W3C home > Mailing lists > Public > www-rdf-interest@w3.org > December 2001

Re: RDF/XML Syntax Specification (Revised) W3C Working Draft published

From: Jeremy Carroll <jjc@hplb.hpl.hp.com>
Date: Fri, 21 Dec 2001 16:57:49 +0100
To: <www-rdf-interest@w3.org>
Message-ID: <MABBLGKMPIJFCKFGDBEPAEIKCAAA.jjc@hplb.hpl.hp.com>

> I either have to
> preprocess my own internal vocabulary into RDF, doing the expansion
pre-RDF, or
> define some rules to post-process the RDF model to make the inferences I

My understanding of why we are wanting to drop aboutEach is twofold:

1: aboutEach (with file scope) is a preprocess-ing instruction. Really, it
is more useful to have the triples explicit in the model, and to be able to
manipulate the generalization explicitly.

2: even as a preprocess-ing instruction it is problematic.

I agree with Brian's approach of defining an additional property
(moran:also) to link a resource with some shared values. Another useful
additional property might link a resource to default values, that only apply
if the resource has not got a specification of that value from anywhere
Peter is quite right to point out that RDF, per se, does not offer any such
properties. Properties like these belong to extensions to RDF. The default
one is quite problematic in terms of the mess that it allows you to make.

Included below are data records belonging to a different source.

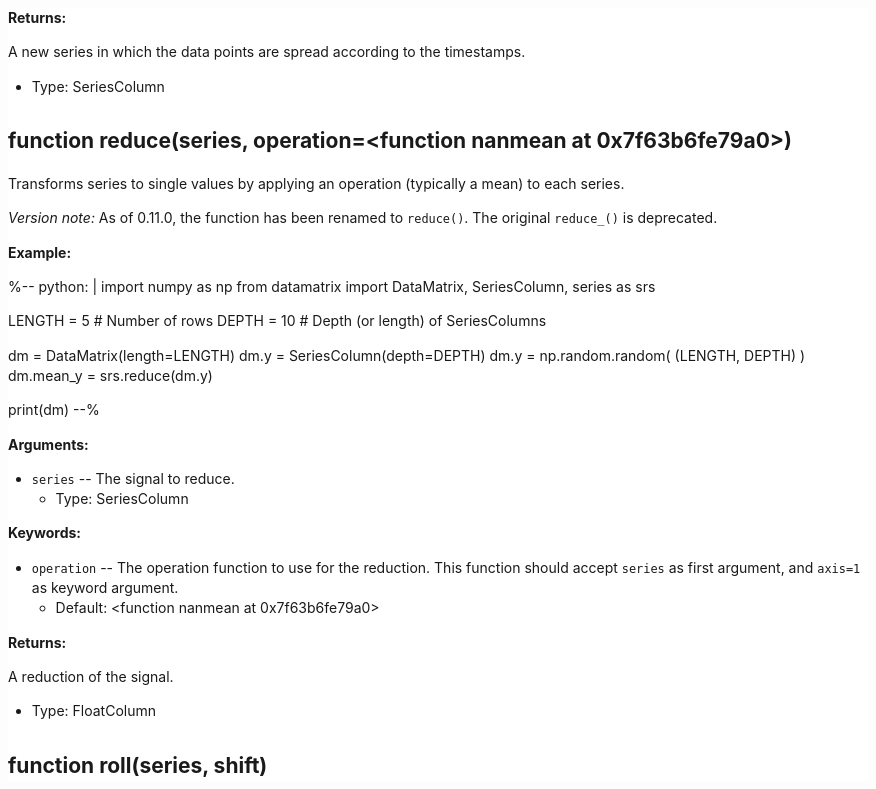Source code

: __Returns:__

A new series in which the data points are spread according to the timestamps.

- Type: SeriesColumn

</div>

<div class="FunctionDoc YAMLDoc" id="reduce" markdown="1">

## function __reduce__\(series, operation=<function nanmean at 0x7f63b6fe79a0>\)

Transforms series to single values by applying an operation (typically
a mean) to each series.

*Version note:* As of 0.11.0, the function has been renamed to
`reduce()`. The original `reduce_()` is deprecated.

__Example:__

%--
python: |
 import numpy as np
 from datamatrix import DataMatrix, SeriesColumn, series as srs

 LENGTH = 5 # Number of rows
 DEPTH = 10 # Depth (or length) of SeriesColumns

 dm = DataMatrix(length=LENGTH)
 dm.y = SeriesColumn(depth=DEPTH)
 dm.y = np.random.random( (LENGTH, DEPTH) )
 dm.mean_y = srs.reduce(dm.y)

 print(dm)
--%

__Arguments:__

- `series` -- The signal to reduce.
	- Type: SeriesColumn

__Keywords:__

- `operation` -- The operation function to use for the reduction. This function should accept `series` as first argument, and `axis=1` as keyword argument.
	- Default: <function nanmean at 0x7f63b6fe79a0>

__Returns:__

A reduction of the signal.

- Type: FloatColumn

</div>

<div class="FunctionDoc YAMLDoc" id="roll" markdown="1">

## function __roll__\(series, shift\)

In the Jena team we have been discussing new functionality in which
"inferencing" models are constructed from other models. When completed this
should allow the definition of a new RDF model in terms of an old one by
specifying rules (in Java) to generate the new triples. At this stage it
feels that the moran:also property would fit very naturally into that
design. You could read an RDF/XML file in as a standard model, and then use
that to construct an inferrencing model with code that expanded moran:also.
This model could then be reserialized as a second (bloated) RDF/XML file.

With a correct design, the same RDF/XML input file could be used for both
the preprocessing and postprocessing approaches. So that for now you could
use XSLT, and then later use an RDF transform layer (of some sort) when you
find one that you feel confortable with. The vital thing is to have the
input file as valid RDF/XML syntax and corresponding to triples that can be
given an appropriate semantics without too much difficulty.